Peter Sloterdijk est un philosophe et écrivain allemand contemporain. Sa réputation parfois sulfureuse, surtout depuis la publication des Règles pour le dressage du parc humain ne doit pas dissimuler un esprit authentiquement novateur, s’emparant des problèmes contemporains avec une audace et un décalage de point de vue des plus féconds.
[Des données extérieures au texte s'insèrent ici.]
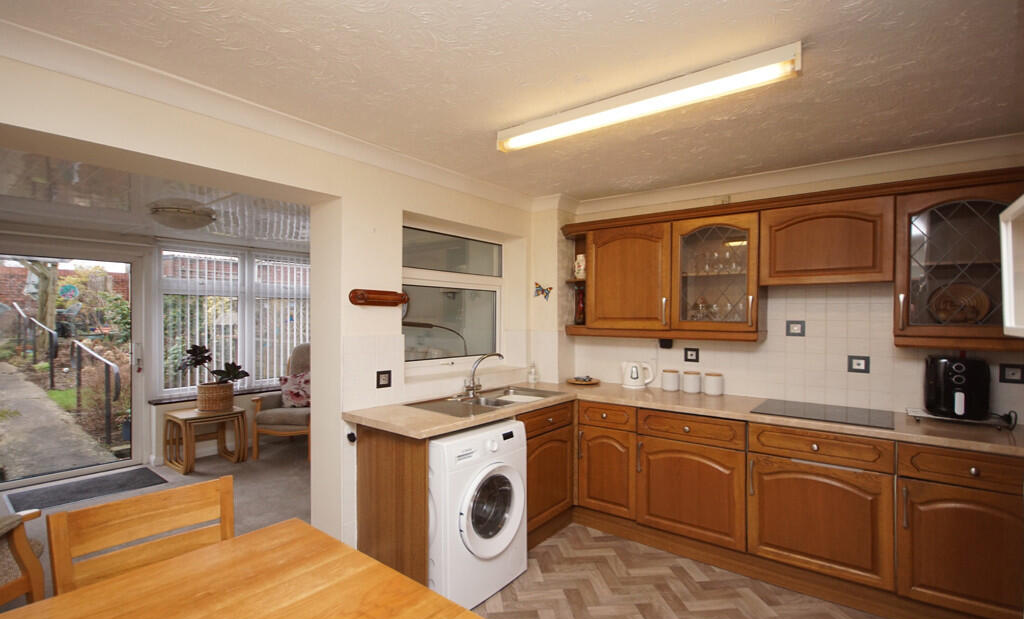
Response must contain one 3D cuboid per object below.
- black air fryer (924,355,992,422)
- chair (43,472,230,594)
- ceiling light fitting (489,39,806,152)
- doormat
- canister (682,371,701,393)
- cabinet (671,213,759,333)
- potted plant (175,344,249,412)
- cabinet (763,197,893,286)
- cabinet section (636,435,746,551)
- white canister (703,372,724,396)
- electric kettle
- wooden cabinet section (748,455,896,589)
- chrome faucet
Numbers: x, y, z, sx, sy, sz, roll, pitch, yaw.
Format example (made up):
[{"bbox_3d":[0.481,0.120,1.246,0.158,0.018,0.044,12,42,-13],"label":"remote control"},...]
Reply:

Sloterddijk doit être lu pour ce qu’il écrit, et non pas pour les polémiques médiatiques ni pour son apparence romanesque.
Dans le même bateau propose, dans une manière bien allemande que l’on retrouve par exemple chez Hans Jonas (Le Concept de Dieu après Auschwitz), une sorte de parabole, de genèse fictive, d’histoire imaginaire de l’humanité qui permet de forger des concepts éclairants et de répondre à la question : du « dégoût que la société actuelle éprouve pour sa classe politique ».
La réponse de Sloterdijk tourne le dos aux explications philosophiques ou sociologiques pour proposer, à mille lieues des commentaires journalistiques habituels, une réflexion fondée sur ce qui fait appartenance, ce qui fait que les groupes humains tiennent ensemble et la manière dont cette cohésion fonctionne.
Cette histoire (imaginaire, une fois encore) des modes d’être ensemble distingue trois étapes, racontées selon une métaphore marine : l’âge « paléopolitique » serait celui de petites communautés (des clans) « dérivant sur des radeaux ». La seconde période (celle de la politique « classique » serait celle de la « navigation côtière » de navires souverains obéissant à l’ordre disciplinaire et aux idées de grandeur. Le troisième âge, dans lequel nous serions entrés, serait celui de « gigantesques super-ferries, quasiment ingouvernables en raison de leur taille monstrueuse et sillonnant un océan de naufragés ».